Le Premier ministre italien d’extrême droite est au centre d’une enquête sur la libération d’un suspect de crimes de guerre libyenne.
Giorgia Meloni a révélé qu’elle avait été placée sous une enquête judiciaire sur la libération surprise par l’Italie d’un citoyen libyen qui avait été recherché pour les crimes de guerre par la Cour pénale internationale (CPI).
Dans un message vidéo partagé sur les réseaux sociaux, Mme Meloni a admis qu’elle était soupçonnée par les procureurs de détournement de fonds et d’aider et de encourager un crime.
Oussama Najim – également connu sous le nom d’Almasri – est le chef de la police judiciaire de la Libye et le directeur d’un tristement célèbre centre de détention à Mitiga, près de Tripoli.
M. Najim a été arrêté en Italie le 21 janvier et libéré de manière inattendue quelques jours plus tard “en raison d’une technicité juridique”, a indiqué le ministère de l’Intérieur.
La CPI, qui a déclaré qu’elle n’avait pas été consultée, a rapidement émis un autre mandat d’arrêt contre M. Najim et a exigé une explication des autorités italiennes.
Dans la vidéo nouvellement publiée, Mme Meloni a déclaré que la cour d’appel de Rome a libéré M. Najim parce que le mandat de la CPI n’avait pas été envoyé au ministère italien de la Justice.

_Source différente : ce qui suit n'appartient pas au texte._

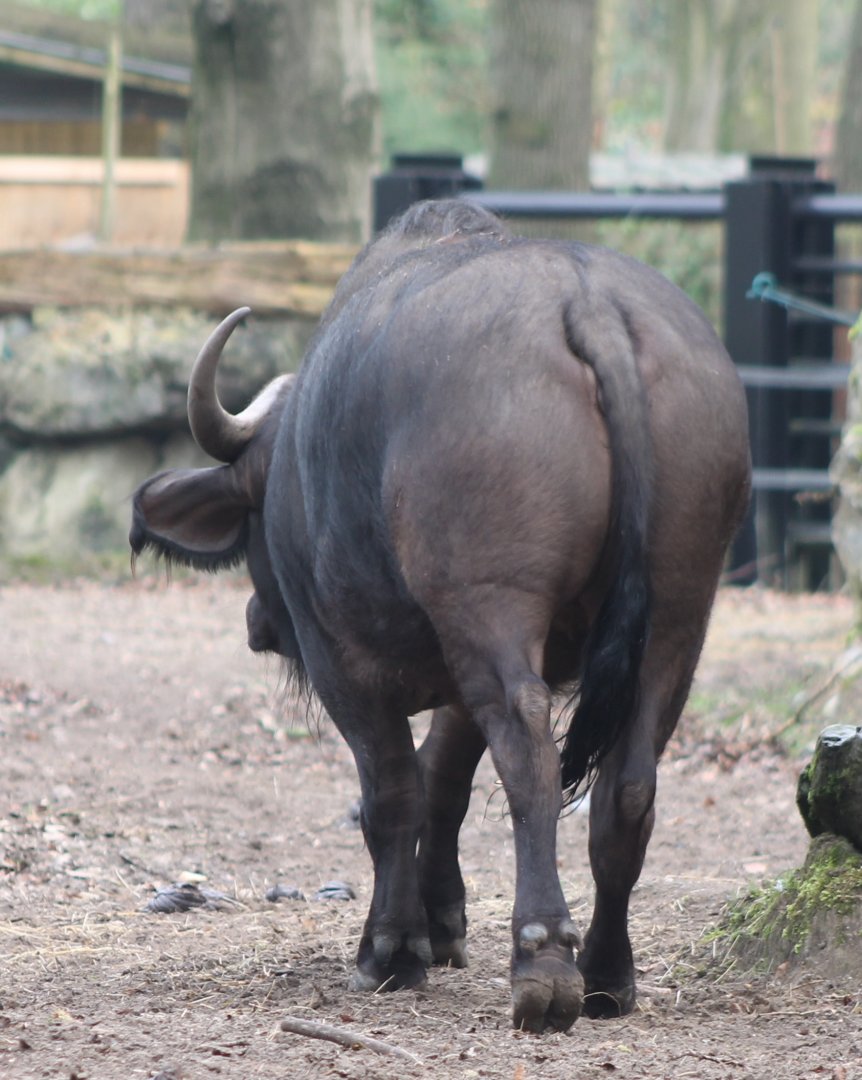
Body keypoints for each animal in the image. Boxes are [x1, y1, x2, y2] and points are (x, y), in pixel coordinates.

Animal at [130, 199, 751, 1032]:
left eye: (256, 513)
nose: (260, 622)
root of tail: (585, 302)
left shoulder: (347, 666)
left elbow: (393, 791)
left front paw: (392, 947)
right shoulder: (462, 671)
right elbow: (443, 781)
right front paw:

“À ce stade, afin de ne pas le laisser sortir sur le territoire italien, nous avons décidé de l’expulser et de le rapatrier immédiatement, avec un vol spécial”, a déclaré Mme Meloni.
La semaine dernière, le ministre de la Justice, Carlo Nordio, a déclaré que M. Najim avait été expulsé en raison du “danger” qu’il posait – un commentaire qui a été ridiculisé par l’opposition.
La décision de libérer M. Najim a été fortement critiquée par l’opposition et les ONG telles qu’Amnesty International, qui a déclaré que M. Najim était coupable “de violations horribles commises avec une impunité totale”.
Des vidéos qui ont montré une foule jubilatoire accueillant M. Najim alors qu’il sortait d’un avion du gouvernement italien à Tripoli a provoqué un tollé particulier.
Mme Meloni a déclaré que Nordio, le ministre de l’Intérieur Matteo Piancetedosi et le sous-secrétaire du Cabinet pour les questions de renseignement, Alfredo Mantovano, avaient également été placés en enquête. Être placé sous enquête en Italie ne signifie pas que les charges officielles suivront nécessairement.
Sur un ton provocant, le PM italien a semblé faire allusion aux motifs politiques de l’enquête.
Elle a souligné que l’avocat qui a déposé la plainte, Luigi Li Gotti, était un ancien politicien de gauche, tandis que le procureur dirigeant l’affaire, Francesco Loi, a récemment enquêté sur le vice-Premier ministre Matteo Salvini sur une affaire sans rapport.
Mme Meloni a terminé la vidéo en disant qu’elle ne pouvait pas être “chantée ou intimidée”.
“C’est peut-être la raison pour laquelle je suis impopulaire parmi ceux qui ne veulent pas que l’Italie change et s’améliore”, a-t-elle déclaré.
“Mais c’est précisément la raison pour laquelle j’ai l’intention de continuer sur mon chemin, protégeant les Italiens, surtout lorsque la sécurité de la nation est en jeu, la tête tenue sans crainte.”
Matteo Renzi du Parti d’opposition Italie Alive (IV) – qui a été parmi les premiers à dénoncer la libération de M. Najim – a déclaré qu’il pensait que Meloni “exploitait” l’enquête pour “nourrir son complexe victime habituel”.
Mme Meloni est le chef du parti d’extrême droite des frères anti-migrants de l’Italie et dirige la coalition de droite au pouvoir de l’Italie depuis 2022.
Elle a promis à plusieurs reprises de réprimer l’immigration et s’est engagée à empêcher les bateaux de se rendre en Italie en provenance d’Afrique du Nord, promettant de mettre fin aux départs illégaux et à la traite des êtres humains.